According to Leonardo Cabral, head of investment banking at Santander’s Brazilian division, financial sponsors will be covered by former Credit Suisse managing director Bruno Fontana and vice president Roberto Bruno.
Cabral is in charge of 60 bankers who handle M&A advising and equity capital-market transactions.
Following the divestment of the Copel utility in August, Cabral, who has a lengthy experience of managing divestments in the South American country, anticipates that other state governments in Brazil would sell their majority holdings in a number of businesses.
The executive worked for the government-owned development bank BNDES from 2019 to 2021, where he was in in charge of organising a sizable strategy for asset sales.
After Credit Suisse’s emergency purchase by UBS Group AG earlier this year, Santander, Banco Safra SA, and other significant lenders jumped at the chance to hire top executives from the acquired firm.
In June, UBS purchased the business as part of a 3.5bn Swiss franc ($3.9bn) rescue deal arranged by the Swiss government.
Bloomberg reports that Madrid-based Santander hired Marcella Recchia earlier this year to represent the consumer and retail industries in Brazil.
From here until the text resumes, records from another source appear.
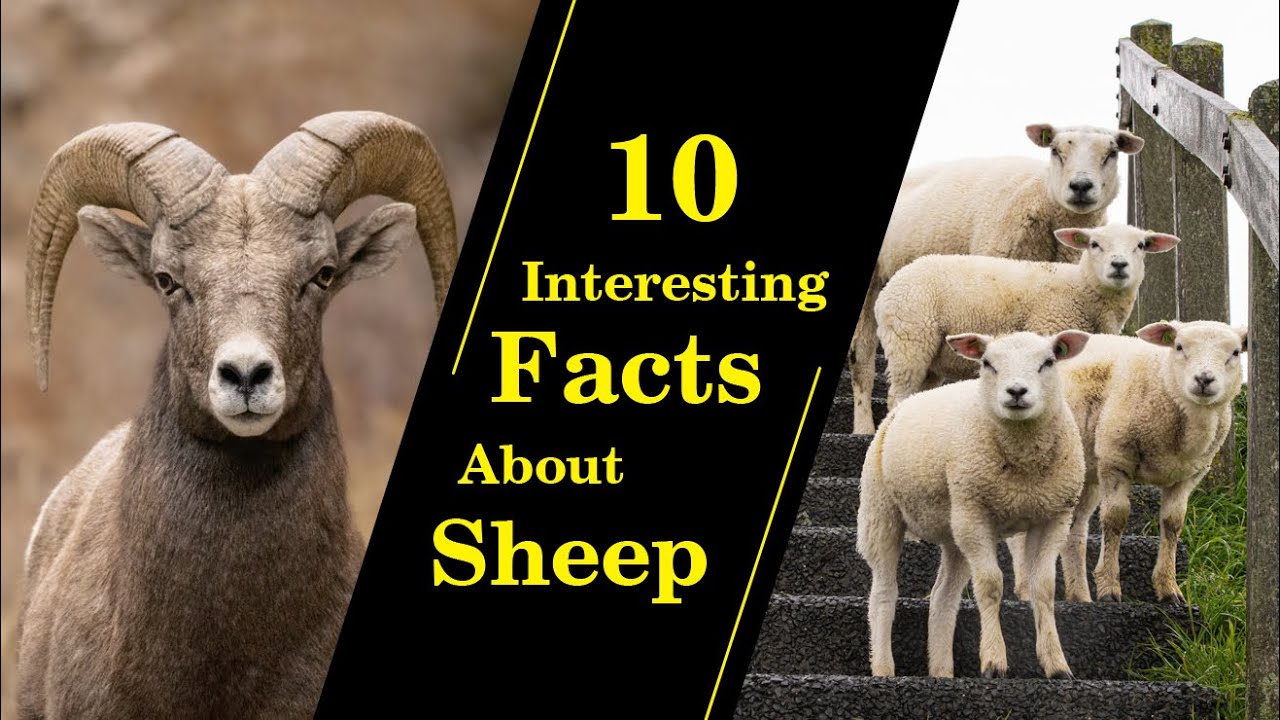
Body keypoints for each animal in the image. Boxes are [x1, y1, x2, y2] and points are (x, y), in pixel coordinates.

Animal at [856, 330, 1090, 679]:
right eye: (987, 363)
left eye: (1048, 362)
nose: (1016, 392)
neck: (1023, 468)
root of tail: (904, 405)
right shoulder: (976, 513)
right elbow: (991, 584)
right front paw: (994, 661)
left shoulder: (1053, 517)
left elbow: (1045, 587)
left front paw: (1056, 664)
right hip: (882, 511)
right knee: (883, 593)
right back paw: (884, 668)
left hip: (955, 528)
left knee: (943, 597)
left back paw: (941, 670)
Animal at [874, 223, 1179, 413]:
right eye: (1094, 244)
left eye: (1141, 245)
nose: (1119, 265)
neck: (1081, 288)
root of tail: (889, 289)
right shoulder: (1048, 326)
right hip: (910, 339)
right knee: (898, 393)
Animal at [1010, 321, 1248, 605]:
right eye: (1179, 346)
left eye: (1235, 352)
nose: (1203, 379)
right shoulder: (1116, 459)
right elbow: (1115, 519)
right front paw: (1109, 588)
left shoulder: (1187, 476)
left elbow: (1173, 524)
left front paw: (1169, 589)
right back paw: (1025, 590)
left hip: (1083, 475)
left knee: (1075, 530)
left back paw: (1079, 594)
She was previously with Credit Suisse.
In August, within the framework of a larger restructuring of its US brokerage division, it hired Julia Cambiaghi, head of Latin America equity sales at Credit Suisse in New York.
As UBS moves forward with a global makeover, Credit Suisse is closing its cash equities sales business in Japan and has informed hedge funds and other institutional clients that it would no longer be accepting orders.
Most recently, a number of Credit Suisse employees are departing from Tokyo as part of the winding down in Japan process.